DIRECTIONS: Copy, exactly and without additions, every line in the records below from the one holding "attirent les nuisibles par leur appât" through the one holding "भित्र सार्वजनिक गरिनेछ।", both ends included.

DATA TO USE:

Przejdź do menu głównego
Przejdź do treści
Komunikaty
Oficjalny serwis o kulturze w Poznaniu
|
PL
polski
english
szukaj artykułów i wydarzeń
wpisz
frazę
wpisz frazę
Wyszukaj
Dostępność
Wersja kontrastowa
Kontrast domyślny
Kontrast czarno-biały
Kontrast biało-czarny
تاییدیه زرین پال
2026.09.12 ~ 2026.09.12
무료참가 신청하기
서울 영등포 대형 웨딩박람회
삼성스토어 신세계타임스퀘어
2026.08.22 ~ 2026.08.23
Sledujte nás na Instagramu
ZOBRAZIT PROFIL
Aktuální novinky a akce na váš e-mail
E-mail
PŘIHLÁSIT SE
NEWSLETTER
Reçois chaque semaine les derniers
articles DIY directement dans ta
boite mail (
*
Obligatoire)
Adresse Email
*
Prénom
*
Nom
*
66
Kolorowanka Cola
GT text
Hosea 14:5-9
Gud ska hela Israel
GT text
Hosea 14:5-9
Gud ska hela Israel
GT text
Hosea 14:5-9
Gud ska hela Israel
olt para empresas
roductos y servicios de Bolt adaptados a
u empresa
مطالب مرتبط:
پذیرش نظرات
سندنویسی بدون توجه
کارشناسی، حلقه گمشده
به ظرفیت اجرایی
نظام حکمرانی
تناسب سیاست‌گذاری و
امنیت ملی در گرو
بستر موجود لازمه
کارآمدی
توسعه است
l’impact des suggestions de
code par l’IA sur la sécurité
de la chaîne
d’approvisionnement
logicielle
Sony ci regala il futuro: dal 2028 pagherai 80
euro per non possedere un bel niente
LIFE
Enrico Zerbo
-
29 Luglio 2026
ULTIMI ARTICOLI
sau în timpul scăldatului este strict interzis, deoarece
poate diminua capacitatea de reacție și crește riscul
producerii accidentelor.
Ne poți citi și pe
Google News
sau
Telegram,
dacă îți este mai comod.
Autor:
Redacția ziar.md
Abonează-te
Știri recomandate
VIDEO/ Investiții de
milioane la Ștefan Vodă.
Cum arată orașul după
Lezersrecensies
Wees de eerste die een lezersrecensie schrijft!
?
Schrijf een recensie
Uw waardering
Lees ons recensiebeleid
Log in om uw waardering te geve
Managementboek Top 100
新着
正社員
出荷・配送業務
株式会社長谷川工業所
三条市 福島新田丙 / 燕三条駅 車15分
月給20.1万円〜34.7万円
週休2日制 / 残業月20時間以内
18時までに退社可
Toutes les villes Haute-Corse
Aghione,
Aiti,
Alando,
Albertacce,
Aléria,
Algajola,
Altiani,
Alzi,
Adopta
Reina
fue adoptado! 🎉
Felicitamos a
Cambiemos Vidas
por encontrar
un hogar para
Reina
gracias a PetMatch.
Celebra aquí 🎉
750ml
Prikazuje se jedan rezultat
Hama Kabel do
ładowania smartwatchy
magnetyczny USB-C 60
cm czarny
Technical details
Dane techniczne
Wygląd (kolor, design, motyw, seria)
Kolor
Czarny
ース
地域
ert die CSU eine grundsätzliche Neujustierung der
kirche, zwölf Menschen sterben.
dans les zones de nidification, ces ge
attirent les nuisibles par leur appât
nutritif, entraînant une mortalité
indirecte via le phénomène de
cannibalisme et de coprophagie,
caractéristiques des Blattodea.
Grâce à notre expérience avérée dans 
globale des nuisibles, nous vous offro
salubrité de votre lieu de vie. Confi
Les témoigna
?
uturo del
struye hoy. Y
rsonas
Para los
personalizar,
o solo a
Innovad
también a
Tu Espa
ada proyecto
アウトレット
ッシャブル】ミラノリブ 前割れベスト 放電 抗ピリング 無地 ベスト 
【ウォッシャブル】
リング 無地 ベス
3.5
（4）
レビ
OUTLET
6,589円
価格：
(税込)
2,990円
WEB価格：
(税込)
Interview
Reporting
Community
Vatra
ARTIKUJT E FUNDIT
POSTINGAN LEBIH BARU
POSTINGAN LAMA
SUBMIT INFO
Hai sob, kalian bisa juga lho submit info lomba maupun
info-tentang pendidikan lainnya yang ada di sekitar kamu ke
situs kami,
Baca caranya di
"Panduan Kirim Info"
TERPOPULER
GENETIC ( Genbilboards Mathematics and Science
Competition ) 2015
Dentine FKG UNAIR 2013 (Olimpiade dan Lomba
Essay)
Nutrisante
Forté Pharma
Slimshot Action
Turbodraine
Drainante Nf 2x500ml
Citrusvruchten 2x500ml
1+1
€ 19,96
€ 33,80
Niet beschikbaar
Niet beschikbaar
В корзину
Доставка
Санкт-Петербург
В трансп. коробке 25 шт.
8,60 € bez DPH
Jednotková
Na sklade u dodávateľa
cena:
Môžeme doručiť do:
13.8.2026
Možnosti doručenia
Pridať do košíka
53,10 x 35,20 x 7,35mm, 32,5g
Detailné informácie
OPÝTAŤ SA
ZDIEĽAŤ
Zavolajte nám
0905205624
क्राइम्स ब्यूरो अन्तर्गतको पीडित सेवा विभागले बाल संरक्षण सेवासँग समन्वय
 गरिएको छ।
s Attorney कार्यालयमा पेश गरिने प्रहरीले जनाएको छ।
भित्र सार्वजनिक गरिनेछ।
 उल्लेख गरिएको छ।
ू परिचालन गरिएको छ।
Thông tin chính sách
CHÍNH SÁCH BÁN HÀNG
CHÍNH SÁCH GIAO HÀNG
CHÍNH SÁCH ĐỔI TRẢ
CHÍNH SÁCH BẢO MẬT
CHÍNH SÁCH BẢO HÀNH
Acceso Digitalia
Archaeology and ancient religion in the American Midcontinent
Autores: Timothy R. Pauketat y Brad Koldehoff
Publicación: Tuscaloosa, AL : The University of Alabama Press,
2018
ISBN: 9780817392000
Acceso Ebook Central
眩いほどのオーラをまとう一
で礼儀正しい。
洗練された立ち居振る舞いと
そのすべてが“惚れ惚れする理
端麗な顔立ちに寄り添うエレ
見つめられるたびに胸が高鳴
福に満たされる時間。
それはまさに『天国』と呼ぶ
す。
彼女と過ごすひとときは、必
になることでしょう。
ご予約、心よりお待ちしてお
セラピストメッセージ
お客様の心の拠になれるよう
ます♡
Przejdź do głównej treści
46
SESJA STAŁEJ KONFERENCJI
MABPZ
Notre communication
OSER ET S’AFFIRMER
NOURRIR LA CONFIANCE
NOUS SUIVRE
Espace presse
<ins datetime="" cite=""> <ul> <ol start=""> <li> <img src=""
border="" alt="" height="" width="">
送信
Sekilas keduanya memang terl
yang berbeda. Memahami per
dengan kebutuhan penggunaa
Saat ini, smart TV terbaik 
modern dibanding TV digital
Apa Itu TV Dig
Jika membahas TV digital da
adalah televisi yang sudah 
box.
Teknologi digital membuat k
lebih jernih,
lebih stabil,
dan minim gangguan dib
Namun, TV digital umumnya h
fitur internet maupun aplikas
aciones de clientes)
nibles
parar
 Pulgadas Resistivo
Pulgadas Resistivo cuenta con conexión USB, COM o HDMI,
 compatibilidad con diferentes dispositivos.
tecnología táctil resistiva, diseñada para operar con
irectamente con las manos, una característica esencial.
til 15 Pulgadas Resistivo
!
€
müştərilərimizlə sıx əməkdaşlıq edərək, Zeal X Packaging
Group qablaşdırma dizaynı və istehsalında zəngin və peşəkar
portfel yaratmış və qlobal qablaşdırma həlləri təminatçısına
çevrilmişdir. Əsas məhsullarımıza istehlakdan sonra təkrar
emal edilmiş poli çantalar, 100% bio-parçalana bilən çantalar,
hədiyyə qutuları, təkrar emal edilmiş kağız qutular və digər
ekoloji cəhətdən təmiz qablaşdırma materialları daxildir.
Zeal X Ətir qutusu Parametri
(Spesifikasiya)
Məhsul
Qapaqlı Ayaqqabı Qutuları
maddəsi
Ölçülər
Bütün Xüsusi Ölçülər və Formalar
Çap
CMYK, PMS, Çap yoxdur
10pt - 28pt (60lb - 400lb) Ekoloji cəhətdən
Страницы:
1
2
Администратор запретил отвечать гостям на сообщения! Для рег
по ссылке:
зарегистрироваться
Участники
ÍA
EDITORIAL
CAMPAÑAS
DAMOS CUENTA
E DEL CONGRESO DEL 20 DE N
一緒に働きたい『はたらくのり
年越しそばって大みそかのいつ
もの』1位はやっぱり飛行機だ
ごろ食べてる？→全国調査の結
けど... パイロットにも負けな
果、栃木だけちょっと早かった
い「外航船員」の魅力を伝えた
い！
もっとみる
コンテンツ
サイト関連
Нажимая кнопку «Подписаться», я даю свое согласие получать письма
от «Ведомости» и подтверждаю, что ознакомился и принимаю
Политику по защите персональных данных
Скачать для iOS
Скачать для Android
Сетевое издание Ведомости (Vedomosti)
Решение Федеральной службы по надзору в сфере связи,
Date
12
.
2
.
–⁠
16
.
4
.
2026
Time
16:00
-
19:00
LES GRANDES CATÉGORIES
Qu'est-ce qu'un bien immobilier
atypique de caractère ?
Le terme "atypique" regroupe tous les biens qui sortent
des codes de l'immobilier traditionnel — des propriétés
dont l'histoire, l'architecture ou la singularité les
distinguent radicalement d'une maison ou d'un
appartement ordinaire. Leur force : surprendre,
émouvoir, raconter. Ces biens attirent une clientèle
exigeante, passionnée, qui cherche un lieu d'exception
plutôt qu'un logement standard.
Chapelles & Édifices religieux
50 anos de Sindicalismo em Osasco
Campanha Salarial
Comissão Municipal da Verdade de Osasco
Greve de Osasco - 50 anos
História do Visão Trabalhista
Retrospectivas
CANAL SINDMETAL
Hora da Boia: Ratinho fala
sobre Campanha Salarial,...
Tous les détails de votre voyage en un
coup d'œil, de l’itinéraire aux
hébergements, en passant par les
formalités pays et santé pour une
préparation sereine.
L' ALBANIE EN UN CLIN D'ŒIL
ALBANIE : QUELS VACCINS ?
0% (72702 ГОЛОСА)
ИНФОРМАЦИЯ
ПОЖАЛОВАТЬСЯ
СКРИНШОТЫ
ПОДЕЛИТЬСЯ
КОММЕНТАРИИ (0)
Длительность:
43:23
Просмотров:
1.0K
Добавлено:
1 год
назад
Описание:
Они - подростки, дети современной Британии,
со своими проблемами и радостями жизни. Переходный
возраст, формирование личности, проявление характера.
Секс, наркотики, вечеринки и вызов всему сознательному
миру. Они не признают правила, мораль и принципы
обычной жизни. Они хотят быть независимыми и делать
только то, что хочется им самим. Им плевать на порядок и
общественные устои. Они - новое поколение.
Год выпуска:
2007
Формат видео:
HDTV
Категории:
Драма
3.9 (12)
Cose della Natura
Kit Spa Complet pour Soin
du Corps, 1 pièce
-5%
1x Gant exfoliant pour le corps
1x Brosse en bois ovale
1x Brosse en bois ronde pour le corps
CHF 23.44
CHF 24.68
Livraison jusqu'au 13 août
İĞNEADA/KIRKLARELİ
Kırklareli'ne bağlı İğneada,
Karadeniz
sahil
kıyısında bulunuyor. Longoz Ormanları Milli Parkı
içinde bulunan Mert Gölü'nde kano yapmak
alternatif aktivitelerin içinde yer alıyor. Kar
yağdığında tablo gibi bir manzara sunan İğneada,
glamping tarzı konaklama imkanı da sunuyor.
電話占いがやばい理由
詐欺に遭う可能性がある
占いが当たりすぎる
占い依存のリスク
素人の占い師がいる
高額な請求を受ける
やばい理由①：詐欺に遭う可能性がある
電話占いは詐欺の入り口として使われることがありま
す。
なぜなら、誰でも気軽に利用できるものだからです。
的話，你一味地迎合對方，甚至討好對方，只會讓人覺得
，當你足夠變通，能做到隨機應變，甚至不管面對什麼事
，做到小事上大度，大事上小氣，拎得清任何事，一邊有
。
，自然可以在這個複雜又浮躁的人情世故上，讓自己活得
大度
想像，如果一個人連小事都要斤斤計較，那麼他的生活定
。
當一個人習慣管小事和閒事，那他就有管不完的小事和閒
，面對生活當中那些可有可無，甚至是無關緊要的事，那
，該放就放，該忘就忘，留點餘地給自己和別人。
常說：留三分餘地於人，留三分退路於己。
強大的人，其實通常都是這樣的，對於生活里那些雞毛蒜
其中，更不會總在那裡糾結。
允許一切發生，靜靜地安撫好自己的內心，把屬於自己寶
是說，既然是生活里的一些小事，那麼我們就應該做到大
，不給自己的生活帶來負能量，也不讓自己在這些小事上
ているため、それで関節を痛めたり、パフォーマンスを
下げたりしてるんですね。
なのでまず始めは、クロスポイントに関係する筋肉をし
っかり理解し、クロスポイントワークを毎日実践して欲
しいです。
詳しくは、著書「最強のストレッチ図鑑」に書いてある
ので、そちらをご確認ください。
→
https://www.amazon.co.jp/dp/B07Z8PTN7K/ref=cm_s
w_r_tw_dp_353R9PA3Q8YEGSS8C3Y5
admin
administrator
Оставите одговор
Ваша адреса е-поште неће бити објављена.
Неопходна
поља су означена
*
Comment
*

SOLUTION:
attirent les nuisibles par leur appât
nutritif, entraînant une mortalité
indirecte via le phénomène de
cannibalisme et de coprophagie,
caractéristiques des Blattodea.
Grâce à notre expérience avérée dans 
globale des nuisibles, nous vous offro
salubrité de votre lieu de vie. Confi
Les témoigna
?
uturo del
struye hoy. Y
rsonas
Para los
personalizar,
o solo a
Innovad
también a
Tu Espa
ada proyecto
アウトレット
ッシャブル】ミラノリブ 前割れベスト 放電 抗ピリング 無地 ベスト 
【ウォッシャブル】
リング 無地 ベス
3.5
（4）
レビ
OUTLET
6,589円
価格：
(税込)
2,990円
WEB価格：
(税込)
Interview
Reporting
Community
Vatra
ARTIKUJT E FUNDIT
POSTINGAN LEBIH BARU
POSTINGAN LAMA
SUBMIT INFO
Hai sob, kalian bisa juga lho submit info lomba maupun
info-tentang pendidikan lainnya yang ada di sekitar kamu ke
situs kami,
Baca caranya di
"Panduan Kirim Info"
TERPOPULER
GENETIC ( Genbilboards Mathematics and Science
Competition ) 2015
Dentine FKG UNAIR 2013 (Olimpiade dan Lomba
Essay)
Nutrisante
Forté Pharma
Slimshot Action
Turbodraine
Drainante Nf 2x500ml
Citrusvruchten 2x500ml
1+1
€ 19,96
€ 33,80
Niet beschikbaar
Niet beschikbaar
В корзину
Доставка
Санкт-Петербург
В трансп. коробке 25 шт.
8,60 € bez DPH
Jednotková
Na sklade u dodávateľa
cena:
Môžeme doručiť do:
13.8.2026
Možnosti doručenia
Pridať do košíka
53,10 x 35,20 x 7,35mm, 32,5g
Detailné informácie
OPÝTAŤ SA
ZDIEĽAŤ
Zavolajte nám
0905205624
क्राइम्स ब्यूरो अन्तर्गतको पीडित सेवा विभागले बाल संरक्षण सेवासँग समन्वय
 गरिएको छ।
s Attorney कार्यालयमा पेश गरिने प्रहरीले जनाएको छ।
भित्र सार्वजनिक गरिनेछ।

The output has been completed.